Juráňová, cependant, fait à peine allusion à la possibilité qu’Ilona ait pu vouloir une autre activité que d’être l’épouse et la gardienne du célèbre poète, et ce n’est pas le thème central du livre. Nous sommes obligés de compter avec une femme de son temps, qui a accepté les limites qui lui étaient imposées et en a tiré le meilleur parti, et qui n’était pas plus mécontente que les autres des aléas de la fin de sa vie.
Je me demande parfois si la chose la plus difficile à accepter pour les femmes d’aujourd’hui, c’est combien nos aïeules se sont accommodées de si peu de choses et ont, de ce fait, si peu protesté.
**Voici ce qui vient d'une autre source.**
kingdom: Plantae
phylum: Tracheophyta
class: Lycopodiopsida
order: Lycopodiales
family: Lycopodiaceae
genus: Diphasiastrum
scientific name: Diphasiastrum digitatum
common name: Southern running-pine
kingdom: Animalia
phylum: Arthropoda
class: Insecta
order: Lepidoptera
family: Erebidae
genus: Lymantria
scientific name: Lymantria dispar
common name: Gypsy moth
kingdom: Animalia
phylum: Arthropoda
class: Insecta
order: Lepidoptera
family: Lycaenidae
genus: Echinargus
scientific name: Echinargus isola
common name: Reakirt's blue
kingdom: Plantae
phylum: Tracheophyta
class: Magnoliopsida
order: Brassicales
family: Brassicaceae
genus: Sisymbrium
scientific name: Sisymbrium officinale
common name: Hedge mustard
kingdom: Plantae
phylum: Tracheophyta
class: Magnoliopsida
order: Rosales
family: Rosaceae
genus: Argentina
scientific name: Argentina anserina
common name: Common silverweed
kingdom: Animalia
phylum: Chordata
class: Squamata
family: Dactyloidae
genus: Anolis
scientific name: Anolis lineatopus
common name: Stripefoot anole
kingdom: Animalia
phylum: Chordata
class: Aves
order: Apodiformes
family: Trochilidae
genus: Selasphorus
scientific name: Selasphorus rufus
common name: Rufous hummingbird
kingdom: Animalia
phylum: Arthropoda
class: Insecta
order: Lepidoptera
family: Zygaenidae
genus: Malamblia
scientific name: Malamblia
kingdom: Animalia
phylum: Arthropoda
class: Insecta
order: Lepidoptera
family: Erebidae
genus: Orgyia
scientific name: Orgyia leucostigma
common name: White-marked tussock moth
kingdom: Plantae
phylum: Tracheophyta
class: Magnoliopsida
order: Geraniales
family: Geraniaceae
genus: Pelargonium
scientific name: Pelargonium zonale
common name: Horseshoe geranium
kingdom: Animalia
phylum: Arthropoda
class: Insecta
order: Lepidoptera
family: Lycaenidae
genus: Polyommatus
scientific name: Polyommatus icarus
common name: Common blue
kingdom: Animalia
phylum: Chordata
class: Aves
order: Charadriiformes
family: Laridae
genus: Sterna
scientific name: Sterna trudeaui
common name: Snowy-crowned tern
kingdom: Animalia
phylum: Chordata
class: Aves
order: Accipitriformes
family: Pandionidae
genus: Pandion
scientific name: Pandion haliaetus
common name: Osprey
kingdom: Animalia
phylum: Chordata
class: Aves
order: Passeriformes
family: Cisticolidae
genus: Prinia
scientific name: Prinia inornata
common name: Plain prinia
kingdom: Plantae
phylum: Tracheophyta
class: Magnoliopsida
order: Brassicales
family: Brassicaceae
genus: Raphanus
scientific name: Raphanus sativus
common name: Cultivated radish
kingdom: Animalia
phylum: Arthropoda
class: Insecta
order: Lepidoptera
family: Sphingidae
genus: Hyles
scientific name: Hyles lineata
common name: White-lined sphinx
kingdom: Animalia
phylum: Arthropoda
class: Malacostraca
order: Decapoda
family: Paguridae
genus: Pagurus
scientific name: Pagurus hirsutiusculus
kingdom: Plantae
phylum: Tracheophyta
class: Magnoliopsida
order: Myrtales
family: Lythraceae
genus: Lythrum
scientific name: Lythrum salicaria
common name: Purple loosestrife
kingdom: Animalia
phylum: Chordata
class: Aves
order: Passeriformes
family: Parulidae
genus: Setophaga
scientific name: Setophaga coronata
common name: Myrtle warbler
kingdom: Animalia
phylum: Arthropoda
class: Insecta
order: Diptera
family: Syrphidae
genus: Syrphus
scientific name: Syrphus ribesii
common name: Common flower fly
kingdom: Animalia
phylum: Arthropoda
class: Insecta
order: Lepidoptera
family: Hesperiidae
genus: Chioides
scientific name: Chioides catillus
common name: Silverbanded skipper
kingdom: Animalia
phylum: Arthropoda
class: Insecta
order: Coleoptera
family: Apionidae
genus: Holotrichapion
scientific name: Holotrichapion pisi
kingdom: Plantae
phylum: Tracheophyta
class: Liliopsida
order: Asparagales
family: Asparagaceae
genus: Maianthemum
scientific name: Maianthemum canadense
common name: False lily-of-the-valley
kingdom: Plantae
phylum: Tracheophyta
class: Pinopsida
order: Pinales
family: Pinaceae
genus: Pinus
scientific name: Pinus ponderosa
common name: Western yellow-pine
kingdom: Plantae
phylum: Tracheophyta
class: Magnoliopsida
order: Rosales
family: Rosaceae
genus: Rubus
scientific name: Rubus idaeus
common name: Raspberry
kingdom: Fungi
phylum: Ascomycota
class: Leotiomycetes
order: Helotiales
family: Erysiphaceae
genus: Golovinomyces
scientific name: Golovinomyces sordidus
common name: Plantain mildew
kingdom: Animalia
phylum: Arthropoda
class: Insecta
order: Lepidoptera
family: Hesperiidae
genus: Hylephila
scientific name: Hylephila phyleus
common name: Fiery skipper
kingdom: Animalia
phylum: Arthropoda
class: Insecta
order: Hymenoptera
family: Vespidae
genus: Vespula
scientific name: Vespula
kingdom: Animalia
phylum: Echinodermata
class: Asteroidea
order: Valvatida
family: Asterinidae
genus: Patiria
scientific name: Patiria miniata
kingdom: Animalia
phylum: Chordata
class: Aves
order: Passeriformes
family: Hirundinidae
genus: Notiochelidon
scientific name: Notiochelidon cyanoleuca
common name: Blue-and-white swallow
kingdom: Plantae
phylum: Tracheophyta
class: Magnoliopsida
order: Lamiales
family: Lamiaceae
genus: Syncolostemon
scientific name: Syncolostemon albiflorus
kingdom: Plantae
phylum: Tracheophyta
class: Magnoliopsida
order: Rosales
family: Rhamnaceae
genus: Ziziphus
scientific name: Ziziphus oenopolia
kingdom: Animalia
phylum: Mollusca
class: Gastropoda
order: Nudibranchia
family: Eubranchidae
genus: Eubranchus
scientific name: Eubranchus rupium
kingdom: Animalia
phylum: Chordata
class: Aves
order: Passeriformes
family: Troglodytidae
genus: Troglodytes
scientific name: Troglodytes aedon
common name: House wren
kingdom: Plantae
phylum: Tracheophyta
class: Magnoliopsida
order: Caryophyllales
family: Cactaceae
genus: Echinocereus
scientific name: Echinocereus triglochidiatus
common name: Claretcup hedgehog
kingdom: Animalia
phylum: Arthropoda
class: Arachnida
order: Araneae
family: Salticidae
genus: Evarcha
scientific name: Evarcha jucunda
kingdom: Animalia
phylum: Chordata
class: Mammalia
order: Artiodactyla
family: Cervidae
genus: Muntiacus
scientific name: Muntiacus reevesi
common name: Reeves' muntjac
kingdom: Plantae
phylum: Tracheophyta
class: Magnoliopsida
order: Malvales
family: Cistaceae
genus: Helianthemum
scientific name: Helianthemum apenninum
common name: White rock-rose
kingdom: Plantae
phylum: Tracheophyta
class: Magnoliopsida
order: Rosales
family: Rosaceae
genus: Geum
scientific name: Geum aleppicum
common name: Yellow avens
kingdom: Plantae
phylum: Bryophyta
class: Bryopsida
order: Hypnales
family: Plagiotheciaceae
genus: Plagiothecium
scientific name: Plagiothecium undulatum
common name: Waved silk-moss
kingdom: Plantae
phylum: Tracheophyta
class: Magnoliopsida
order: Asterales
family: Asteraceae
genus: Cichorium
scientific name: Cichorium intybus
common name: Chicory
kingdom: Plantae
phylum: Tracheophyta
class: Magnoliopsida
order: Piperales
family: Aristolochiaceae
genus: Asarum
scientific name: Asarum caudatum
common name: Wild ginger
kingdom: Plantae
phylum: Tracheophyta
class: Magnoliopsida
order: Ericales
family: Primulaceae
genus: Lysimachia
Juráňová se demande apparemment cela aussi, et d’une manière artistique subtile elle nous demande simplement d’accepter ces femmes pour ce qu’elles étaient au lieu de mettre en scène une confrontation moralisatrice. En même temps, elle nous invite à nous souvenir de femmes oubliées comme Ilona. Elle est l’arrière-arrière-arrière-grand-mère de toutes les femmes. »
La littérature féministe constitue une autre particularité. Là aussi, c’est un phénomène post-1989. Le Deuxième Sexe de Simone de Beauvoir a été traduit quelques mois après la révolution de velours. Des femmes ont saisi cela au bond comme une opportunité de réalisation personnelle. En 1993, Jana Juráňová, née en 1957 (dernier texte traduit, Ilona. Ma vie avec le poète, éditions Do), a cofondé la revue Aspekt, qui a fini par devenir une maison d’édition, pour sensibiliser la société aux questions des femmes et du genre. « Dès les premiers numéros de notre revue, les réactions ont été violentes. » La revue s’est trouvée ainsi confrontée à une hostilité qui dit bien l’état d’esprit d’une société majoritairement catholique, en proie à toutes les peurs (migrations, islamisme, peur de toutes les altérités).